-- Material provided follows --

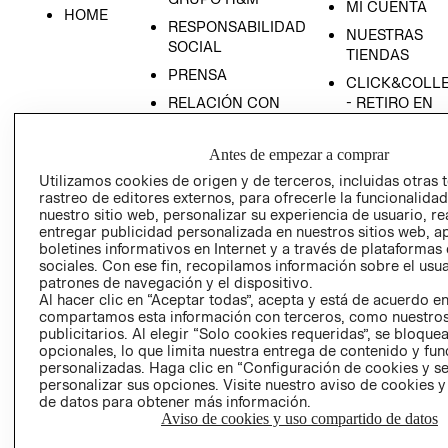
MI CUENTA
HOME
RESPONSABILIDAD
NUESTRAS
SOCIAL
TIENDAS
PRENSA
CLICK&COLL
RELACIÓN CON
- RETIRO EN
INVERSIONISTAS
TIENDA
POLÍTICA
TÉRMINOS Y
Antes de empezar a comprar
EMPRESARIAL
CONDICIONE
Utilizamos cookies de origen y de terceros, incluidas otras 
rastreo de editores externos, para ofrecerle la funcionalid
AVISO DE
nuestro sitio web, personalizar su experiencia de usuario, rea
PRIVACIDAD
entregar publicidad personalizada en nuestros sitios web, a
GIFT CARD
boletines informativos en Internet y a través de plataformas
sociales. Con ese fin, recopilamos información sobre el usua
AVISO DE
patrones de navegación y el dispositivo.
COOKIES
Al hacer clic en “Aceptar todas”, acepta y está de acuerdo e
compartamos esta información con terceros, como nuestros
publicitarios. Al elegir “Solo cookies requeridas”, se bloque
opcionales, lo que limita nuestra entrega de contenido y fu
personalizadas. Haga clic en “Configuración de cookies y se
personalizar sus opciones. Visite nuestro aviso de cookies 
de datos para obtener más información.
Aviso de cookies y uso compartido de datos
Uruguay ($U)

-- Material provided concluded --

### Task directions
Which lines of the records hold the string "nuestros"? Copy each one.

### Worked solution
entregar publicidad personalizada en nuestros sitios web, a
compartamos esta información con terceros, como nuestros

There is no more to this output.